Com o caminhar da escolarização as coisas mudam de figura. No ensino fundamental, os textos literários aparecem essencialmente sob dois formatos: trechos e citações em livros didáticos e apostilas (especialmente de Língua Portuguesa) e leituras obrigatórias cujas interpretações serão avaliadas. Bem, aqui já fica mais difícil gostar dos livros, pois eles agora fazem parte do estudo, da obrigação e de todo o jogo que a crianças dessa idade está construindo em relação a seu posicionamento subjetivo frente à escola, ao estudo, à apropriação cultural.

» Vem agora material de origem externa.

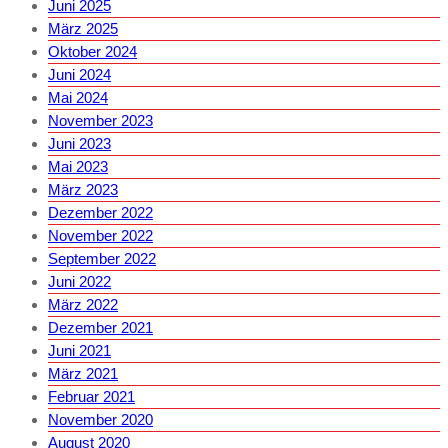
Juni 2025
März 2025
Oktober 2024
Juni 2024
Mai 2024
November 2023
Juni 2023
Mai 2023
März 2023
Dezember 2022
November 2022
September 2022
Juni 2022
März 2022
Dezember 2021
Juni 2021
März 2021
Februar 2021
November 2020
August 2020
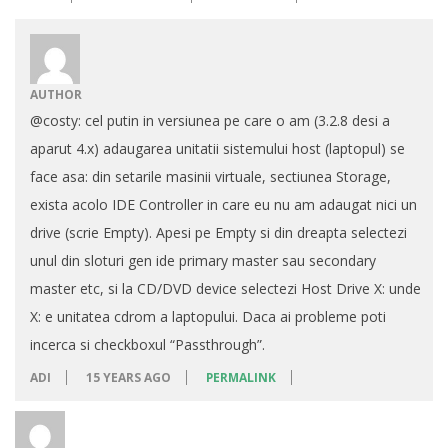
AUTHOR
@costy: cel putin in versiunea pe care o am (3.2.8 desi a
aparut 4.x) adaugarea unitatii sistemului host (laptopul) se
face asa: din setarile masinii virtuale, sectiunea Storage,
exista acolo IDE Controller in care eu nu am adaugat nici un
drive (scrie Empty). Apesi pe Empty si din dreapta selectezi
unul din sloturi gen ide primary master sau secondary
master etc, si la CD/DVD device selectezi Host Drive X: unde
X: e unitatea cdrom a laptopului. Daca ai probleme poti
incerca si checkboxul “Passthrough”.
ADI
15 YEARS AGO
PERMALINK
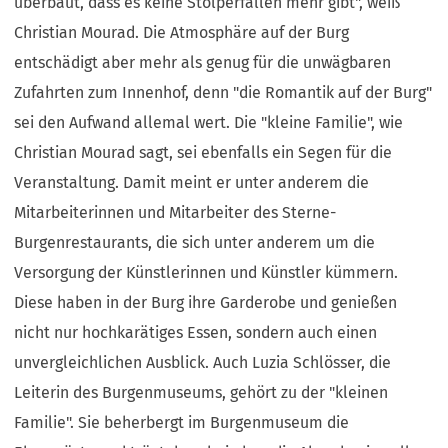
überbaut, dass es keine Stolperfallen mehr gibt", weiß
Christian Mourad. Die Atmosphäre auf der Burg
entschädigt aber mehr als genug für die unwägbaren
Zufahrten zum Innenhof, denn "die Romantik auf der Burg"
sei den Aufwand allemal wert. Die "kleine Familie", wie
Christian Mourad sagt, sei ebenfalls ein Segen für die
Veranstaltung. Damit meint er unter anderem die
Mitarbeiterinnen und Mitarbeiter des Sterne-
Burgenrestaurants, die sich unter anderem um die
Versorgung der Künstlerinnen und Künstler kümmern.
Diese haben in der Burg ihre Garderobe und genießen
nicht nur hochkarätiges Essen, sondern auch einen
unvergleichlichen Ausblick. Auch Luzia Schlösser, die
Leiterin des Burgenmuseums, gehört zu der "kleinen
Familie". Sie beherbergt im Burgenmuseum die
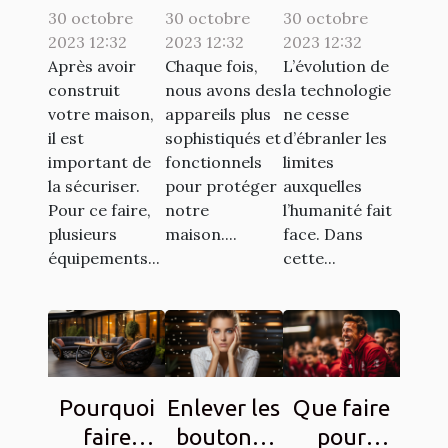
30 octobre
interphone
30 octobre
: comment
30 octobre
sur une
2023 12:32
2023 12:32
2023 12:32
d’une
ça
tablette,
Après avoir
Chaque fois,
L’évolution de
bonne
marche ?
est-elle
construit
nous avons des
la technologie
qualité ?
possible ?
votre maison,
appareils plus
ne cesse
il est
sophistiqués et
d’ébranler les
important de
fonctionnels
limites
la sécuriser.
pour protéger
auxquelles
Pour ce faire,
notre
l’humanité fait
plusieurs
maison....
face. Dans
équipements...
cette...
Pourquoi
Enlever les
Que faire
faire
boutons :
pour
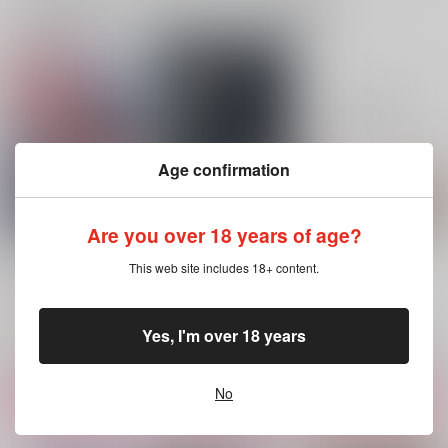
一緒に買われている同人作品または類似商品
Age confirmation
Are you over 18 years of age?
甘やかなご指南
Mahoroba
Pretender
This web site includes 18+ content.
NICE!
HoneyPie
HoneyPie
1,100
1,100
1,100
円
円
円
（税込）
（税込）
（税込）
雑渡昆奈門×高坂陣内左衛門
雑渡昆奈門×高坂陣内左衛門
雑渡昆奈門×高坂陣内左衛門
Yes, I'm over 18 years
サンプル
サンプル
サンプル
No
作品詳細
作品詳細
作品詳細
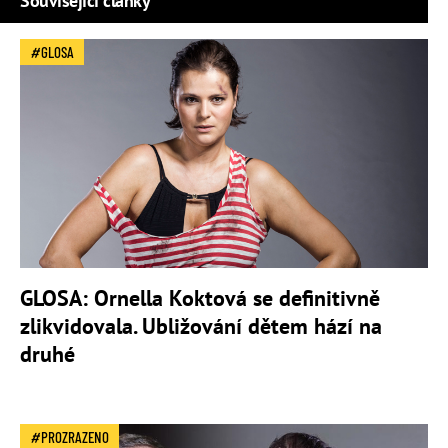
Související články
GLOSA
GLOSA: Ornella Koktová se definitivně
zlikvidovala. Ubližování dětem hází na
druhé
PROZRAZENO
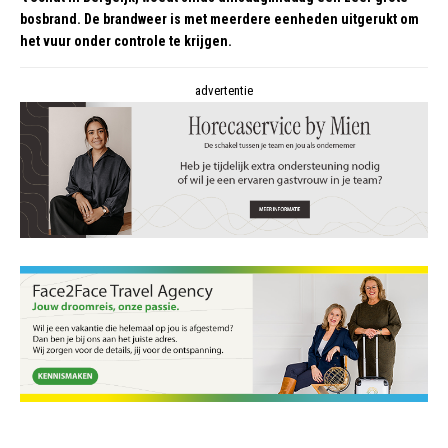
bosbrand. De brandweer is met meerdere eenheden uitgerukt om
het vuur onder controle te krijgen.
advertentie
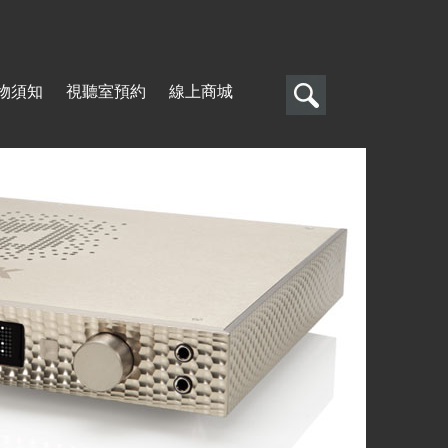
搜
物須知
視聽室預約
線上商城
尋
搜
尋
表
單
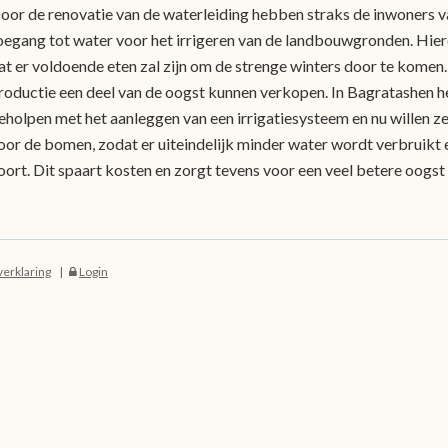
oor de renovatie van de waterleiding hebben straks de inwoners 
oegang tot water voor het irrigeren van de landbouwgronden. Hier
at er voldoende eten zal zijn om de strenge winters door te kome
roductie een deel van de oogst kunnen verkopen. In Bagratashen hee
eholpen met het aanleggen van een irrigatiesysteem en nu willen z
oor de bomen, zodat er uiteindelijk minder water wordt verbruikt 
oort. Dit spaart kosten en zorgt tevens voor een veel betere oogs
verklaring
Login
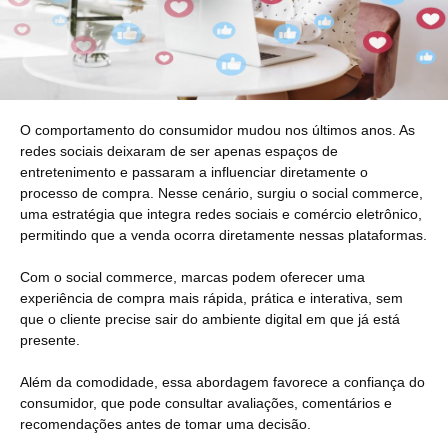
O comportamento do consumidor mudou nos últimos anos. As
redes sociais deixaram de ser apenas espaços de
entretenimento e passaram a influenciar diretamente o
processo de compra. Nesse cenário, surgiu o social commerce,
uma estratégia que integra redes sociais e comércio eletrônico,
permitindo que a venda ocorra diretamente nessas plataformas.
Com o social commerce, marcas podem oferecer uma
experiência de compra mais rápida, prática e interativa, sem
que o cliente precise sair do ambiente digital em que já está
presente.
Além da comodidade, essa abordagem favorece a confiança do
consumidor, que pode consultar avaliações, comentários e
recomendações antes de tomar uma decisão.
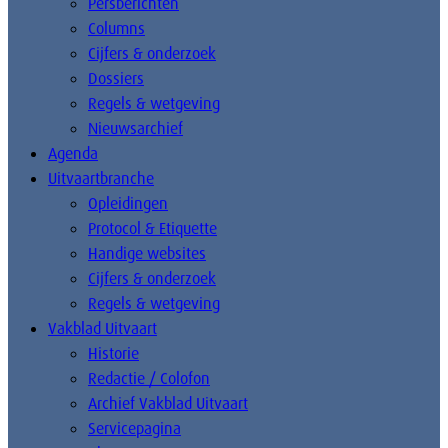
Persberichten
Columns
Cijfers & onderzoek
Dossiers
Regels & wetgeving
Nieuwsarchief
Agenda
Uitvaartbranche
Opleidingen
Protocol & Etiquette
Handige websites
Cijfers & onderzoek
Regels & wetgeving
Vakblad Uitvaart
Historie
Redactie / Colofon
Archief Vakblad Uitvaart
Servicepagina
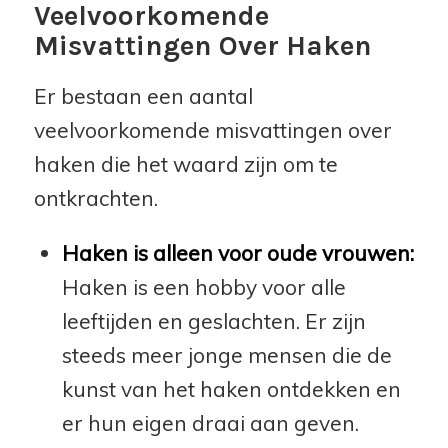
Veelvoorkomende
Misvattingen Over Haken
Er bestaan een aantal
veelvoorkomende misvattingen over
haken die het waard zijn om te
ontkrachten.
Haken is alleen voor oude vrouwen:
Haken is een hobby voor alle
leeftijden en geslachten. Er zijn
steeds meer jonge mensen die de
kunst van het haken ontdekken en
er hun eigen draai aan geven.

O problema não é que se façam cobranças a partir da leitura literária. A grande questão, que se repete até o ensino médio, é que apenas se façam cobrança às crianças e aos jovens leitores. Na maioria das escolas não se oferece a literatura em sua essência: oportunidade conhecimento sobre as culturas, sobre processos expressivos e simbolização, sobre a linguagem, sobre a experiência leitora em sua natureza: criadora de sentidos. Não há momento para apreciação estética, para opiniões e interpretações dissonantes, para a subjetividade. E sem sujeito não há desejo.

A literatura tomada como livro paradidático, como auxiliar da transmissão de conteúdos pedagógicos não estimula o hábito leitor, ao reduzir a arte das palavras a uma ferramenta de ensino, normatizante. Tratar literatura como livro para didático é cortar lhe as asas e limitar as crianças e jovens ao discurso controlado. A liberdade que se experimenta como leitor, uma das alegrias da leitura, fica assim ameaçada.

Acredito que a literatura, evidentemente, tem seu lugar na escola, mas não como livro paradidático.

E você, meu leitor, meu ouvinte, o que acha?

Para saber mais:

SOARES, M. A escolarização da literatura infantil e juvenil. EVANGELISTA, A.A.M.; BRANDÃO, M.B. MACHADO, Z. V. (Org.) A escolarização da Leitura Literária- o jogo do livro infantil. Belo horizonte: Autêntica, 2003.

PERROTI, E. Confinamento cultural, infância e leitura. São Paulo, Summus, 1999.